L’articolo prende in esame l’importanza di una competenza digitale che parta dal basso, cioè dalla scuola e soprattutto dalla riqualificazione dei docenti in questo campo.

“Oggi la gran parte della classe docente, e anche di quella dirigente – si legge nell’articolo – risulta drammaticamente impreparata e più o meno scientemente bloccata di fronte alle trasformazioni in atto che producono in molti da una parte gli anticorpi al pensiero debole ma, dall’altra, anche un rifiuto e la paura di adattare e ridefinire gli approcci operativi (si pensi all’incapacità di integrare nella didattica un uso intelligente degli smartphone, che in un continente come l’Africa sono ormai divenuti strumenti di emancipazione culturale)“.

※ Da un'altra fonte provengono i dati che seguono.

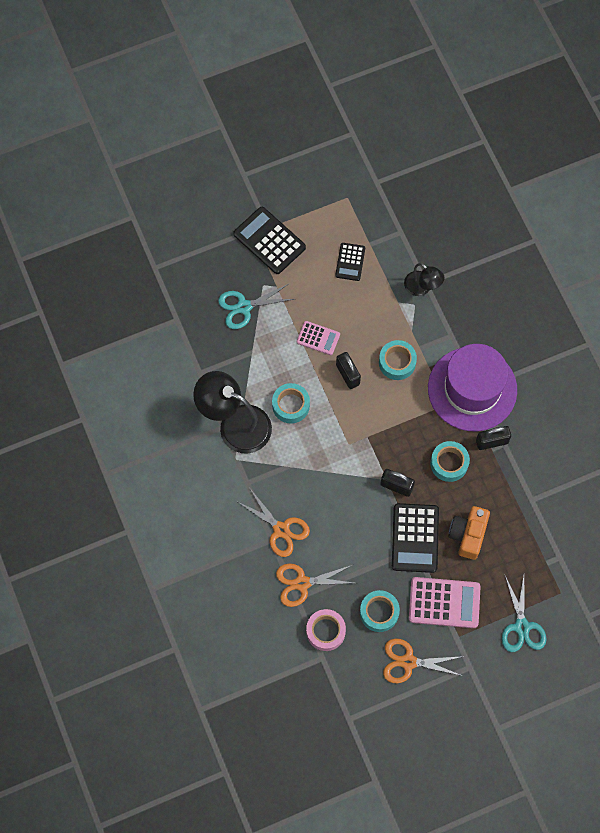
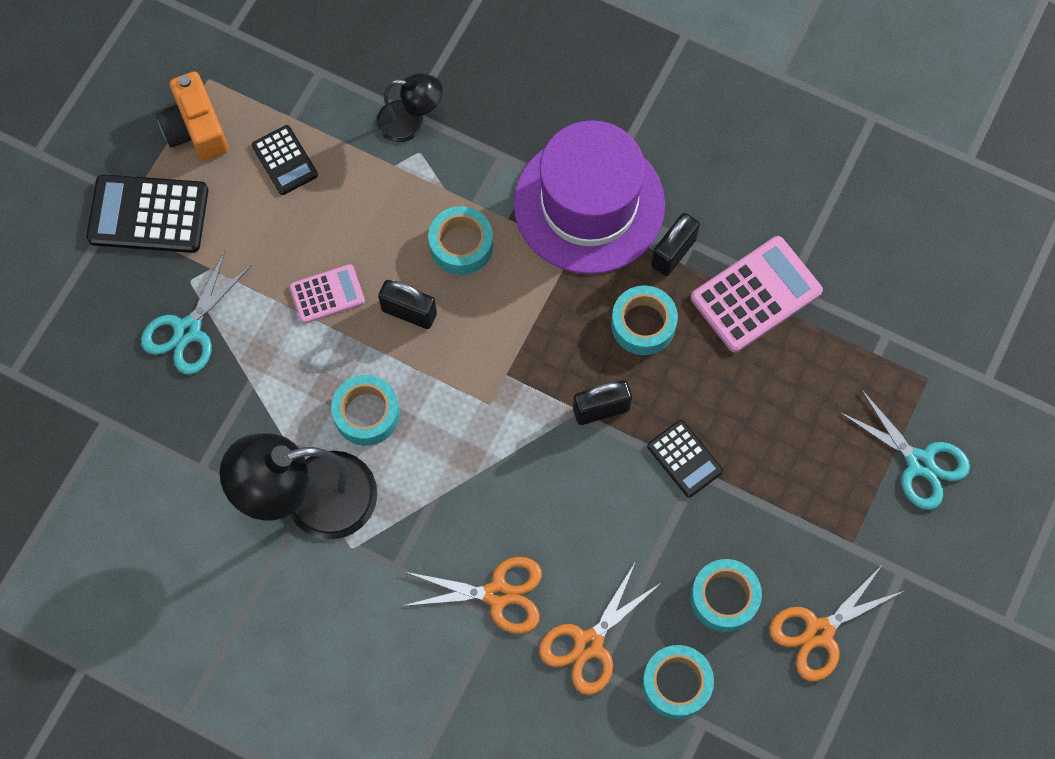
camera: 40 degrees left, 0 degrees up
pink tape [306,609,346,651] -> turquoise tape [642,645,714,719]
black calculator [392,503,439,573] -> black calculator [647,420,723,498], size x0.59
pink calculator [409,577,481,628] -> pink calculator moved to [691,236,823,353]
orange camera [448,506,490,560] -> orange camera moved to [156,71,228,161]

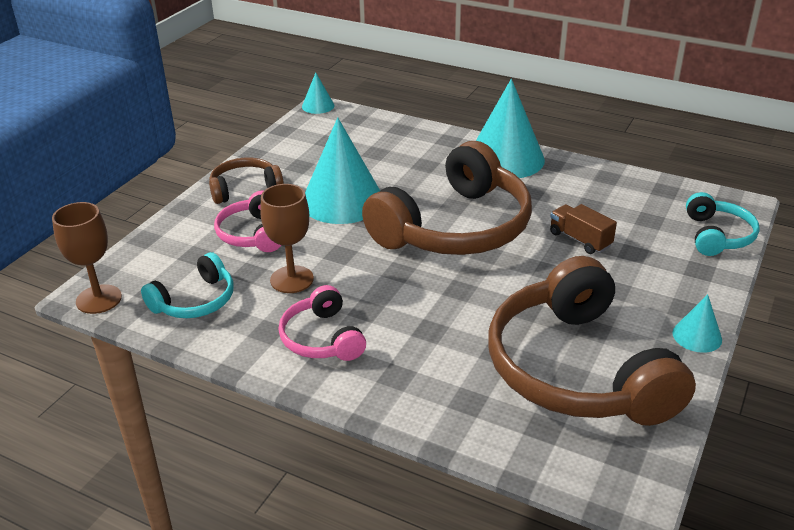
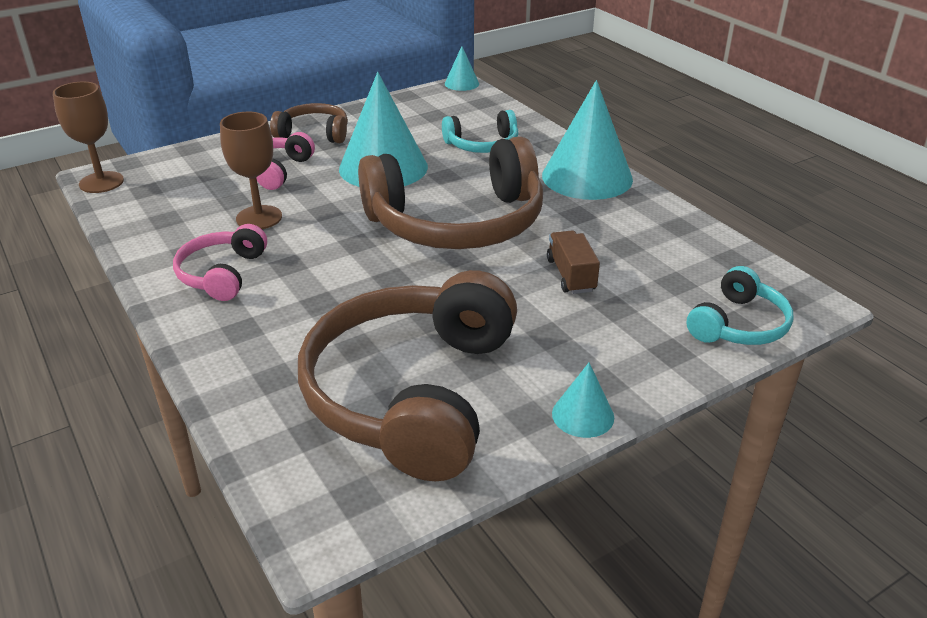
camera: 30 degrees right, 0 degrees up
turquoise headphones [141,252,234,318] -> turquoise headphones moved to [442,110,519,153]

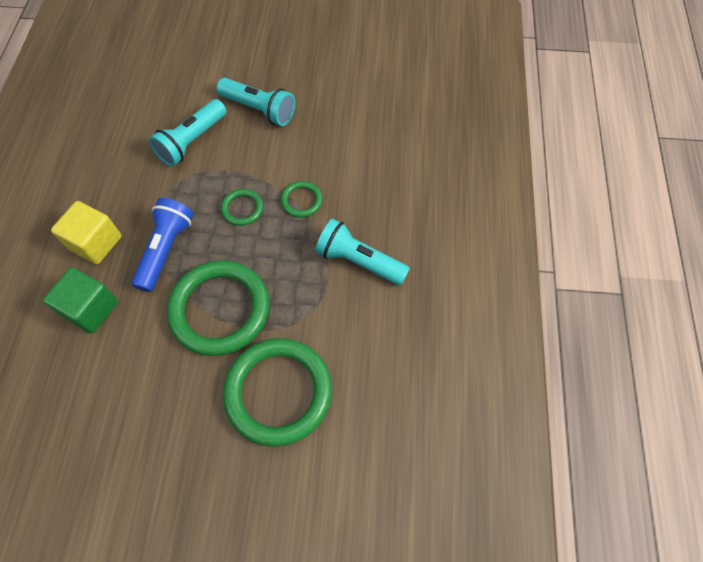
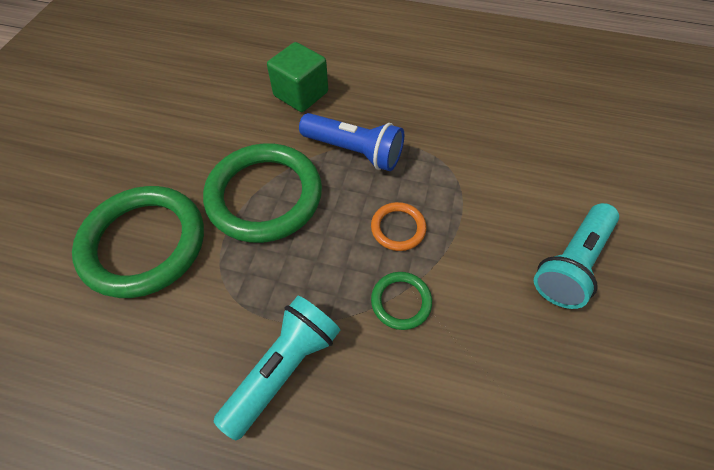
camera: 100 degrees right, 5 degrees down
yellow cube [51,201,121,264] -> none
turquoise flashlight [149,99,227,166] -> none
green ring [221,189,263,226] -> orange ring [371,202,426,251]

Secondo Carlo Giovannella, più che lauree specialistiche sarebbe importante avere una vision condivisa a partire dalla classe dirigente, cioè i presidi, per arrivare ai docenti che alla fine potrebbero addirittura dimostrare la necessità della banda larga.

Anche per questo sarebbe importante che al Miur arrivassero casi di successo, segnalazioni da parte di tutti gli interessati, che una volta verificati potrebbero tradursi in una sorta di premialità.